The headline gross salary is the worst metric for comparing offers across states. Always normalize for tax, cost of living, and benefits before deciding.
Frequently Asked Questions
Why is take-home pay so different between states?+
State income tax rates range from 0 percent (Texas, Florida, Nevada, and 6 others) to 13.3 percent (California top bracket). Local income taxes (NYC, Philadelphia, Cleveland) add 1–4 percent more in some cities. The same gross salary can produce a $9,000+ annual difference in take-home pay depending on where you work.
How much take-home pay do I get on $100,000?+
Approximately $78,000 in no-income-tax states (Texas, Florida, Tennessee), $73,000–$74,000 in flat-tax states (Pennsylvania, Illinois, Massachusetts), $71,500 in California, and $68,600 in New York City — assuming single filer with standard deduction and no 401(k) contributions.
Do no-income-tax states actually save you money?+
For high earners, yes — usually thousands per year even after offsetting higher property and sales taxes.

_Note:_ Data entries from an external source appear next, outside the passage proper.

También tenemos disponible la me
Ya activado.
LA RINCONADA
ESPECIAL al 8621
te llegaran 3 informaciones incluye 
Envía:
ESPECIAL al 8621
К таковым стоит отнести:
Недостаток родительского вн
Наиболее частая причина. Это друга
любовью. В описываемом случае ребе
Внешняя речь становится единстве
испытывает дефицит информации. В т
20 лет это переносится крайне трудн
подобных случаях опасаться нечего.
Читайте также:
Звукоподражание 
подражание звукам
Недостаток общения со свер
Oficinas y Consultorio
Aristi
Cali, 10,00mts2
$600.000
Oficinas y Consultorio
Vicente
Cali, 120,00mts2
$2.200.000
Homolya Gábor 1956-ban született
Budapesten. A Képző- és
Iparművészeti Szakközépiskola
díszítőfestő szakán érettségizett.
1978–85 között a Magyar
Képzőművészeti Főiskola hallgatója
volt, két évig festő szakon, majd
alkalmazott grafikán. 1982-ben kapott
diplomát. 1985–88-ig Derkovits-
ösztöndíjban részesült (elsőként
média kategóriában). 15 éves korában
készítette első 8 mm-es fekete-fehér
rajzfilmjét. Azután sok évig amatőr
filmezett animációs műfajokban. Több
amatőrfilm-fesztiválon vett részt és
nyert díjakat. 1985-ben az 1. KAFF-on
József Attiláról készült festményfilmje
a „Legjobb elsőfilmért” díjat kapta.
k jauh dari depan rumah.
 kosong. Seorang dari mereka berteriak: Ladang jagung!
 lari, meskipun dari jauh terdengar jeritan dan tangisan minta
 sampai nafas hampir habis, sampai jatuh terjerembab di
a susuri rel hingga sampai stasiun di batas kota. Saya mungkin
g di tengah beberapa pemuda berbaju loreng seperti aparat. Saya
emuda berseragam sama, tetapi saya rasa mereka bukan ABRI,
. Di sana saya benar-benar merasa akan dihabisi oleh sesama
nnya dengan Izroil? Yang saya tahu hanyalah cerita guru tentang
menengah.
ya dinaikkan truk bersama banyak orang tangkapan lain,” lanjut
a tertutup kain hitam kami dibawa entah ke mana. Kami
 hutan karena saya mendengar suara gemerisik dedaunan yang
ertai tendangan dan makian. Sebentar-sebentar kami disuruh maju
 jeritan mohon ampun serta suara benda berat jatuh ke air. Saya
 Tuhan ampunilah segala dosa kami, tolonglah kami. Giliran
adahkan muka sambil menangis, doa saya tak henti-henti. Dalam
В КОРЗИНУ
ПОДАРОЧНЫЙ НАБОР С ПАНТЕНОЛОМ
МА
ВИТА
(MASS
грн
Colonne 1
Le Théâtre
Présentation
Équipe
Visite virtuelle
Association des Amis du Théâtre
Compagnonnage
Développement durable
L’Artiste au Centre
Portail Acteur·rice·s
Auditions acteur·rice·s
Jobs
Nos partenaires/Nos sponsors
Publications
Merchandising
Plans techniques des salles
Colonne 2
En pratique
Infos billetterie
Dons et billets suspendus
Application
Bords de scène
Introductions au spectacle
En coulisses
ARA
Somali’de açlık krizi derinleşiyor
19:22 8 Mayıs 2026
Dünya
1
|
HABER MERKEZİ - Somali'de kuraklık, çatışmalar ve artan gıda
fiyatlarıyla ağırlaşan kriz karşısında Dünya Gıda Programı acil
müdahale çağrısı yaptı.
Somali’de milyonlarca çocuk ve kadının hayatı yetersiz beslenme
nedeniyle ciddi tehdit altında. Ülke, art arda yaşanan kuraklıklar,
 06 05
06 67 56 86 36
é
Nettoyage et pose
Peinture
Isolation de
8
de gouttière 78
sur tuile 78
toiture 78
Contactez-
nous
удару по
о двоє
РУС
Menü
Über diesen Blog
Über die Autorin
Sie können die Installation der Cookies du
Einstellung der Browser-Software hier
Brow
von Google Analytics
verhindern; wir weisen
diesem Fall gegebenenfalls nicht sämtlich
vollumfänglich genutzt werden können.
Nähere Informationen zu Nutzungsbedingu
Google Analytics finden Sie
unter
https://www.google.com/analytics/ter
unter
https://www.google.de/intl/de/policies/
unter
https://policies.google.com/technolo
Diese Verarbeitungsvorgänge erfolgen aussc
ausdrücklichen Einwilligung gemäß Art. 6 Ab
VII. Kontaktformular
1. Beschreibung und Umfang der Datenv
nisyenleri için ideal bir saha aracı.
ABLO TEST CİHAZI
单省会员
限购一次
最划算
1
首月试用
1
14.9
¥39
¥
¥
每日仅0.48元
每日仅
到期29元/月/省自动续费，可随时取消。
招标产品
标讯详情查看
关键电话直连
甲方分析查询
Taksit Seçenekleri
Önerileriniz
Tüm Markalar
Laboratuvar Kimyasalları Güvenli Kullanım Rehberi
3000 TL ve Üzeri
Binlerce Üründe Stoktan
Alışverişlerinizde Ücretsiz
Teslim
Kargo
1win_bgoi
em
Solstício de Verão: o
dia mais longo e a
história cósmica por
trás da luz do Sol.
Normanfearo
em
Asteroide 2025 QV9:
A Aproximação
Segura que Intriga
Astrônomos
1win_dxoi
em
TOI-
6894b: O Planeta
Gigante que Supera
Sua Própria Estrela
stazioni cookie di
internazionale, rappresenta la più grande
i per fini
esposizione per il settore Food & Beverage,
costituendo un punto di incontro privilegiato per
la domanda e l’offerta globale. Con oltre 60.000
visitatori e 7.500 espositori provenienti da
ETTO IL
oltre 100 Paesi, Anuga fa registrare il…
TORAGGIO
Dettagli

For lower-middle earners, the savings are smaller because state income tax is already low at low incomes. Texas and New Hampshire have the highest property taxes; Tennessee and Washington have the highest sales taxes.
How does FICA differ from state income tax?+
FICA (Social Security 6.2% + Medicare 1.45%) is federal and identical in every state. State income tax is what varies. FICA also has a wage base cap on Social Security ($176,100 in 2026), so high earners stop paying that portion mid-year.
Does NYC really have a separate city income tax?+
Yes. New York City levies a progressive personal income tax of 3.078% to 3.876% on top of New York State income tax. Philadelphia, Cleveland, and parts of Maryland also have local income taxes. Most US cities do not.
How do 401(k) contributions affect my take-home pay?+
Pre-tax 401(k) contributions reduce both federal and state taxable income (in most states). At a 30 percent marginal rate, every $1,000 contributed reduces your tax by about $300, so the actual reduction in take-home is only $700 per $1,000 contributed.
Should I move for a higher salary or lower taxes?+
Run the full math: take-home + cost of living + benefits + career trajectory. A $90,000 offer in Austin can easily beat $110,000 in San Francisco after taxes and rent. A $130,000 offer in NYC may still beat $120,000 in Tampa for high earners with strong career upside in the bigger market.